AQUI-S® 20E (AQUI-S® New Zealand Ltd., Lower Hut, New Zealand) is the candidate sedative that is currently being pursued for approval as an immediate-release sedative. Among the data the FDA will review when considering AQUI-S® 20E for approval are data describing the depletion of an AQUI-S® 20E primary residue (the marker residue, i.e. the parent compound, metabolite, or combination of residues that persist in the skin-on fillet tissue for an appreciable period of time) from the fillet tissue of exposed fish. The depletion studies will provide the data for the FDA to establish a withdrawal time for AQUI‑S® 20E ensuring all AQUI-S® 20E residues reach safe concentrations before fish become available for human consumption.
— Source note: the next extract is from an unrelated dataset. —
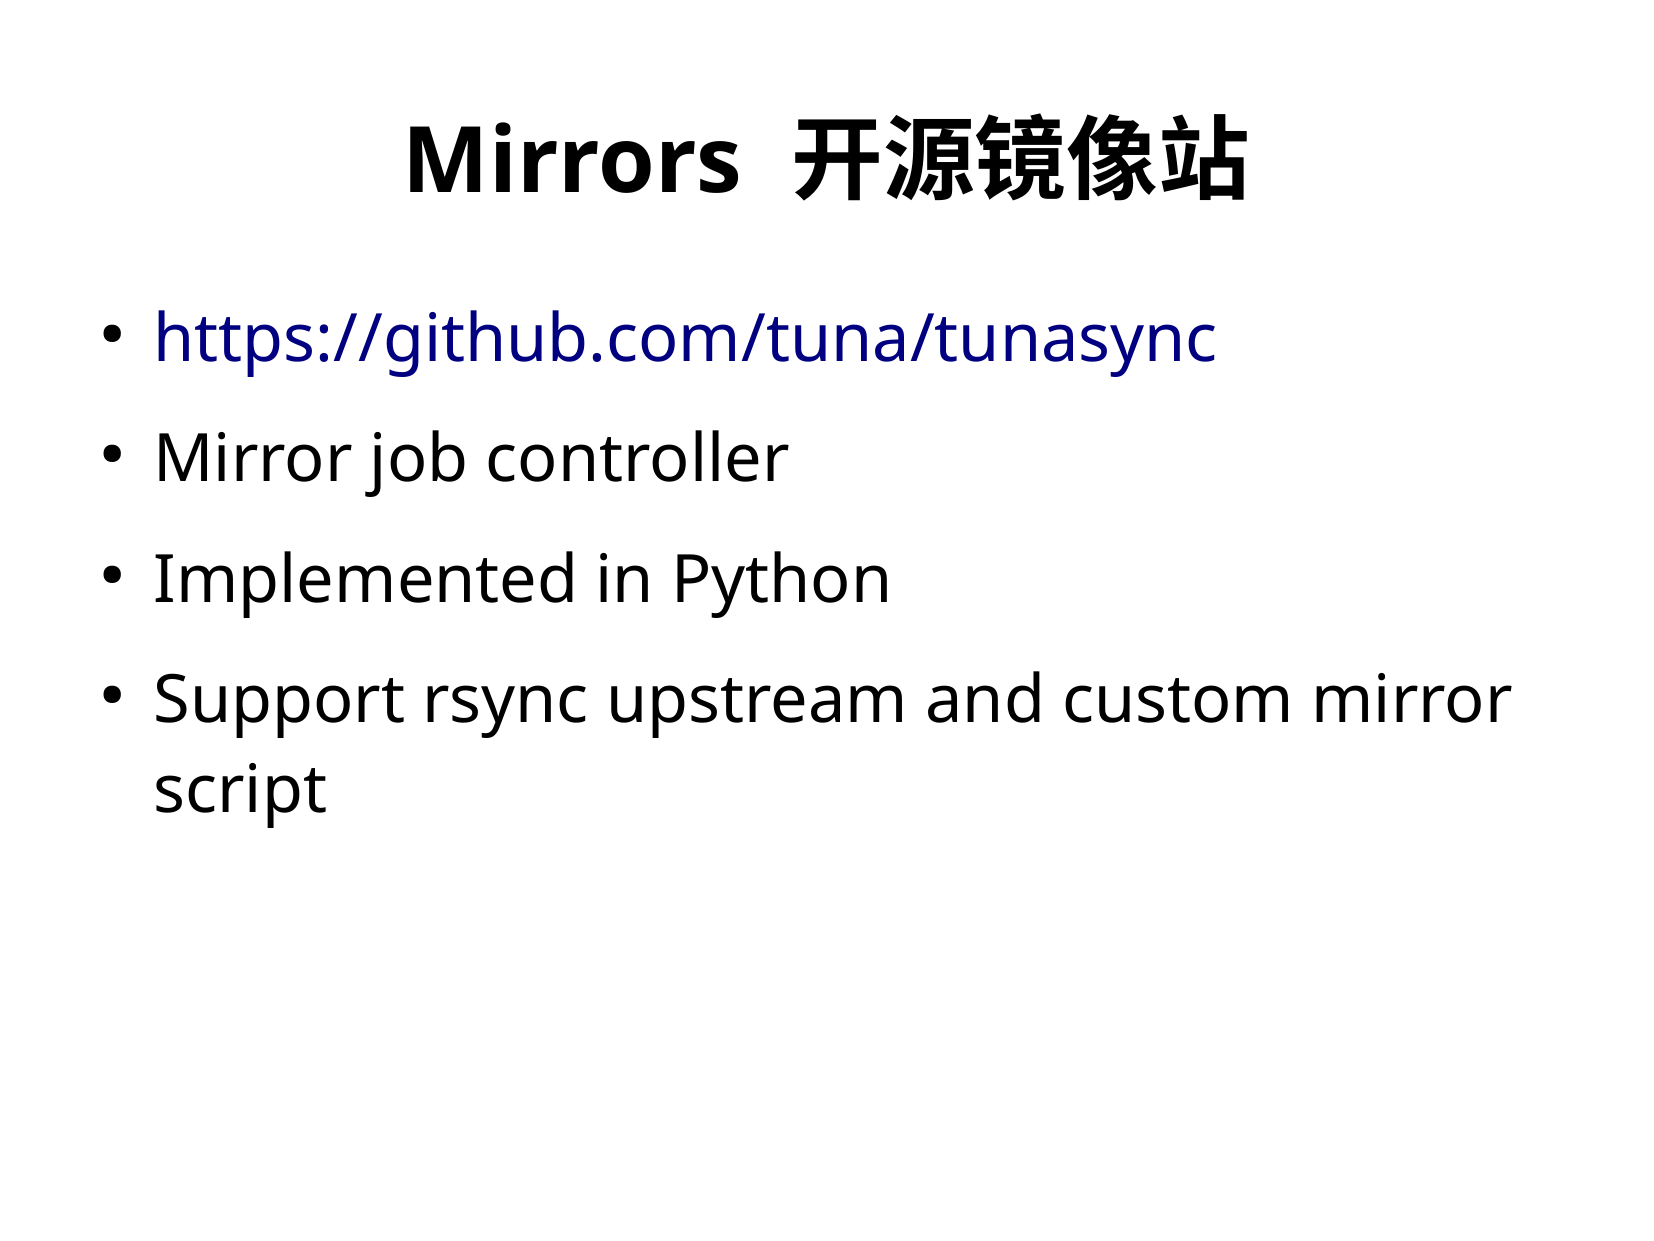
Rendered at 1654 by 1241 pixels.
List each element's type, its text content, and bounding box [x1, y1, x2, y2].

To develop those data, a validated analytical method is needed to determine marker residue concentrations in the fillet tissue.
AQUI-S® 20E is comprised of 10% eugenol (the active ingredient) and 90% inert emulsifiers. A eugenol total residue depletion study was completed at UMESC. The data indicate that eugenol is the primary 14C-residue (>90% of all14C-residues) in extracts from fillet tissue taken from fish sampled immediately after the exposure (0 min) and from fish sampled at 30 and 60 min after the exposure (exposure = 10 mg/L 14C-eugenol for 60 min). In addition, the data indicated the depletion of 14C-eugenol residues from the fillet tissue was rapid (t1/2 = 26.25 min) after transferring the exposed fish to fresh flowing water. Because eugenol was the primary residue and persisted as the primary residue for an appreciable amount of time, eugenol will be presumed to be selected by the FDA as the marker residue for AQUI‑S® 20E.
A method to determine eugenol concentrations in fish fillet tissue has been developed. The method will undergo comprehensive validation as a determinative method following guidance in FDA Guidance for Industry #3, “General principles for evaluating the safety of compounds used in food-producing animals.” A safe concentration of 400 µg/g eugenol in fish fillet tissue has been established by the FDA (INAD submission I-011475-H-0012-OT). This safe concentration applies only to the use of AQUI-S® 20E during fishery management activities. A tolerance concentration has not been established. Results from recently completed studies at UMESC indicated that eugenol concentrations in fish fillet tissue do not approach the safe concentration of 400 µg/g. The greatest concentrations generated in fillet tissue, even after extreme exposure conditions, were near 60 µg/g. Therefore, because a tolerance concentration for eugenol has not been established and fillet tissue concentrations will most likely never exceed 60 µg/g, we are proposing to validate the method for determining eugenol concentrations in fillet tissue as a determinative method at concentrations ranging from 0.15 to 60 µg/g.
Objective
To evaluate the method used to determine the residue of eugenol in the edible fillet tissue of rainbow trout after exposure to AQUI-S® 20E for future FDA safe concentration determinations.
References
Meinertz, J.R., S.L. Greseth, T.M. Schreier, J.A. Bernardy, and W.H. Gingerich. 2006. Isoeugenol concentrations in rainbow trout (Oncorhynchus mykiss) skin on fillet tissue after exposure to AQUI-S® at different temperatures, durations, and concentrations. Aquaculture 254: 347-354.